→ **THE TASKS**
1. In the e-government interview, why is XML expected to have an impact on government?
2. List the three technologies that the e-government interview says will have an impact on government over the next year or two.
3. Write the next part of the e-government interview, picking up after its final answer.

→ **TEXT**
══════════════════════════════
Name three technologies that will have an impact on government over the next year or two.
XML, without a doubt, because it gives us the ability to collect data once and use it many times. It allows us to do electronic transactions as opposed to filling out paper forms. Also, threat management as a cybersecurity technology because it allows us to accelerate our response to threats, and there's no doubt about it: The threats to government Web sites and government infrastructure are growing.

What kinds of threats?
Internal and external, a wide variety of threats.

The third major technology area is knowledge management and integrating that with work flow--what many people call "knowledge flow."

What are the biggest gaps or disappointments in today's Web-based technology and in the tech industry itself that make your mission harder?
Security is a huge gap. There are so many different vulnerabilities and so many different threats. It's an (infinite) matrix of possibilities. I think that's why the threat-management capabilities have come about over the last three months or so. But working through all that is a big technology barrier.

What's your biggest tech nightmare?
My tech-related nightmares are driven by my fear of cost overruns on IT projects because we don't have enough program managers and solutions architects.

 

How do you measure success and failure as a head of e-government?
I measure it in terms of improvement in the performance of key government programs. Looking at the homeland security programs, are we really accelerating response of federal and state and local agencies to disasters, man-made or natural? We measure that against the current state of affairs; we have robust data on that.

Decreasing paperwork. I'm talking about the reporting burden because we get paper reports instead of electronic reports. If we move to electronic we know there'll be savings.
══════════════════════════════
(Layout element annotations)
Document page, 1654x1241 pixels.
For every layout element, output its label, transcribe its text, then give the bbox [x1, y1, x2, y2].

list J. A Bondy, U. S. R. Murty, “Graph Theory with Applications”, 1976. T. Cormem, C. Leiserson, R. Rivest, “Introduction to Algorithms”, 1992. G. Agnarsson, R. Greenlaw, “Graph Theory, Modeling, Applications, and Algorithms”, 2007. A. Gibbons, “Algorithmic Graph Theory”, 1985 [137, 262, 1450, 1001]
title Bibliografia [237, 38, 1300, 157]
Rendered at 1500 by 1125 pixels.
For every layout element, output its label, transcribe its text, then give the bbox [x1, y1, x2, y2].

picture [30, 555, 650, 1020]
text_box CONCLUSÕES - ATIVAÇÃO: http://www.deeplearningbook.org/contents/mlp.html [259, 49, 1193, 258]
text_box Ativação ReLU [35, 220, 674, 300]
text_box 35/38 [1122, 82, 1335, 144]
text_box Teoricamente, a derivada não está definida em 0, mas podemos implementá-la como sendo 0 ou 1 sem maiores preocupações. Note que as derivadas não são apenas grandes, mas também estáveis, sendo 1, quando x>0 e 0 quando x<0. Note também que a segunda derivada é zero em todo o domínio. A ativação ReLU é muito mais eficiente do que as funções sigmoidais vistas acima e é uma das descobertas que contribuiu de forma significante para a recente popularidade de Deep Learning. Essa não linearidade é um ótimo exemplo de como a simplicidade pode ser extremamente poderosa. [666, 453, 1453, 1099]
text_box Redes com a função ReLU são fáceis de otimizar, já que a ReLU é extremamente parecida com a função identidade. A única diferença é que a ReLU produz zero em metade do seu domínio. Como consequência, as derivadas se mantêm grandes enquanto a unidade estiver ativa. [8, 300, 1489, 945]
══════════════════════════════
→ **ANSWERS IN ORDER**
1. XML gives government the ability to collect data once and use it many times. It also allows electronic transactions in place of filling out paper forms.

2.
- XML
- Threat management, a cybersecurity technology
- Knowledge management integrated with work flow, which many people call "knowledge flow"

3.
One of the biggest areas that I'm focused on is an initiative called online rule making. Government rules and regulations have to go out for public comment. We want to make that a lot simpler by using the Web to let people comment. We're talking about citizens, small businesses, people in their jobs--make it easier for people to understand government and bring the control back to the citizen. This online rule-making initiative is one of the most important (initiatives).

What have you learned since starting this job almost a year ago? What have been the highs and lows?
We've forced each agency to put out business cases for each project, and we now have 900 business cases. At least the agencies are starting to understand we're buying solutions, not pieces and parts. The federal work force wants to work in an e-business and e-government environment. If I can get the people resisting this out of the way, or bring them onboard, that will accelerate citizen service.

We've had a number of these initiatives where some agencies have not wanted to act as a team, but Sept. 11 was the lowest of the low points. Four of the five e-government initiatives we identified before Sept. 11 were the intergovernmental information-sharing projects. Had we had those projects done faster, we could have accelerated response times to the disaster. That was really discouraging.